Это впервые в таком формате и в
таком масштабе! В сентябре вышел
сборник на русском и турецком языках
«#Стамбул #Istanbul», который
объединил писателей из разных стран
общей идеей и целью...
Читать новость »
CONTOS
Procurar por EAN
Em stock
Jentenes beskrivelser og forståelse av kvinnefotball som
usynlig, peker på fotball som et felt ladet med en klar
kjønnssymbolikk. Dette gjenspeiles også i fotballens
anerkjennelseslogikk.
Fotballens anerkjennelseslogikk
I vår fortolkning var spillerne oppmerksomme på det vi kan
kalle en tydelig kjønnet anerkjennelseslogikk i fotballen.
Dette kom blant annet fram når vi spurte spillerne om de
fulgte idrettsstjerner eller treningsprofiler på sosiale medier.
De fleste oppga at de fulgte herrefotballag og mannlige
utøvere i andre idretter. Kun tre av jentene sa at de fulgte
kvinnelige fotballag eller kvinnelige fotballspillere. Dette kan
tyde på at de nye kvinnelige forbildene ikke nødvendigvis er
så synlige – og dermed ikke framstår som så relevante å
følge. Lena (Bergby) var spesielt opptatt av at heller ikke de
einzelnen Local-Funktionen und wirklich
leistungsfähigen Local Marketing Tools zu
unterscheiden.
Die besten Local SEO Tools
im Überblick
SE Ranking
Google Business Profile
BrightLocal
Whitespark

○ ○ ○

• **EXERCISE**: Copy the lines above word for word, starting with the very first one and stopping after the line that contains "utøvere i andre".

• **TASK ANSWER**:
Это впервые в таком формате и в
таком масштабе! В сентябре вышел
сборник на русском и турецком языках
«#Стамбул #Istanbul», который
объединил писателей из разных стран
общей идеей и целью...
Читать новость »
CONTOS
Procurar por EAN
Em stock
Jentenes beskrivelser og forståelse av kvinnefotball som
usynlig, peker på fotball som et felt ladet med en klar
kjønnssymbolikk. Dette gjenspeiles også i fotballens
anerkjennelseslogikk.
Fotballens anerkjennelseslogikk
I vår fortolkning var spillerne oppmerksomme på det vi kan
kalle en tydelig kjønnet anerkjennelseslogikk i fotballen.
Dette kom blant annet fram når vi spurte spillerne om de
fulgte idrettsstjerner eller treningsprofiler på sosiale medier.
De fleste oppga at de fulgte herrefotballag og mannlige
utøvere i andre idretter. Kun tre av jentene sa at de fulgte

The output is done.